Incest, a failing lineage, and madness go hand in hand, and each is embodied in the decrepitude of the House of Usher. The narrator notes that the house’s “physique,” as he calls it, “of gray walls and turrets and the dim tarn into which they looked down” operates on its inhabitants’ “morale” (10). The “morale” that had come upon Usher, in addition to his sickness, is that he began to believe in the sentience of plant life. Plants are, of course, living, but Usher’s notion of sentience imbues them with intent; the intention of contaminating and consuming him.

Here Poe inserts a footnote with the names of scholars and publications from which the view comes. The citation references the 1771 essay of a Dr. Watson who states: “It should be well weighed by the metaphysicians, whether they can exclude vegetables from the faculty of perception, by other than by comparative argument” (15). The eighteenth-century origin of this essay, which did in fact exist, is no coincidence, as it draws on some of the same ideas espoused in early Gothic literature. Poe’s narrator notes that Usher, in his madness, has gone beyond this idea to claim that sentience applied to the “gray stones” of the house, on which the fungi, decaying trees, and the tarn’s dank water have had an infectious effect that “for centuries had moulded the destinies of his family, and which made him what I now saw him—what he was” (15-16).

The relationship between a decaying house and a decaying mind goes beyond the negative emotional effect a dark, rainy day could have on someone’s mood. Usher has become part of the sentience of the decaying house and landscape—a human fungus—that paradoxically cannot live without being attached to the house, even though the house will ultimately spell his demise.

Narrative Reliability and Supernatural Versus Rational Explanations

A narrative of mysterious events is weaved that, depending on one’s interpretation, can have rational or supernatural causes.
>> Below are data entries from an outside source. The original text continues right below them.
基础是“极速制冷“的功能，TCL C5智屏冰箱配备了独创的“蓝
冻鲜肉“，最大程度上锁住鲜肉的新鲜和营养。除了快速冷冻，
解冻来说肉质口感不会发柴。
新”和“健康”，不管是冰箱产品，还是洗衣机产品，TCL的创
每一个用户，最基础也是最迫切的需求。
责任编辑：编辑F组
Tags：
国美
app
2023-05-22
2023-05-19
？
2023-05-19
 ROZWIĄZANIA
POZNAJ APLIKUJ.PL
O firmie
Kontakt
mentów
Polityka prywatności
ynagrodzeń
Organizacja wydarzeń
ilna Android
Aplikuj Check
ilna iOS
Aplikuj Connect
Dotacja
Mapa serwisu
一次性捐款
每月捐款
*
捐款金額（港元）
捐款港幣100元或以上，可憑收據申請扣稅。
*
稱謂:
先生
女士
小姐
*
The Usher family is inextricably linked to its house and environment. By the narrator’s account, that link is responsible for the house’s and the family’s deterioration. Madeline’s escape from the vault despite her weakened state and her killing of Usher suggest supernatural causes. Even if she was buried alive, she would have lacked the strength to break out of the coffin and the vault. The narrator escapes and watches the house crack open in a flash of lightning and sink into the tarn.
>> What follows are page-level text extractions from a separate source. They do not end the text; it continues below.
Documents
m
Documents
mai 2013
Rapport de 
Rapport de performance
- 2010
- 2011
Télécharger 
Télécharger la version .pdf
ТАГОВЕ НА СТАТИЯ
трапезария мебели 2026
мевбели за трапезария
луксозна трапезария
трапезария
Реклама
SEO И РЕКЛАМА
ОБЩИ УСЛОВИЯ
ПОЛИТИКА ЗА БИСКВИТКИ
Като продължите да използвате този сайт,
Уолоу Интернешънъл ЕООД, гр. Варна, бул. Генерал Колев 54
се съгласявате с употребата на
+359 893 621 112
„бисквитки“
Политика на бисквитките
The reader’s task is to decide whether these uncanny and destructive events have rational or supernatural causes—or a combination of both. The possibility of multiple causes suggests another variable: the narrator’s reliability.

On the surface, the narrator objectively reports his own emotional condition and experiences during his stay with Usher. His levelheadedness, detached tone, and lack of passing judgment lend themselves to his credibility. Though he experiences unexplained fears, he retains his sanity and is able to escape. He appears sane in comparison with Usher, whose insanity the narrator seeks to tame.

Because this is a Gothic horror story, it is possible that like Usher, the narrator is losing his sanity the longer he remains in the house. Usher’s madness may be magnified because the narrator is becoming paranoid. The final scenes, in which Madeline bursts into the room and the narrator escapes are confusing and demonstrate a muddled perception on the part of the narrator. An extreme interpretation of the story is that the narrator has imagined everything and he, not Usher, is the one who is insane. If the narrator is not reliable, the reader must decide the extent of the madness or reality of the story’s events. This trope allows the horror to linger, as the discomfort of not knowing is part of the Gothic genre.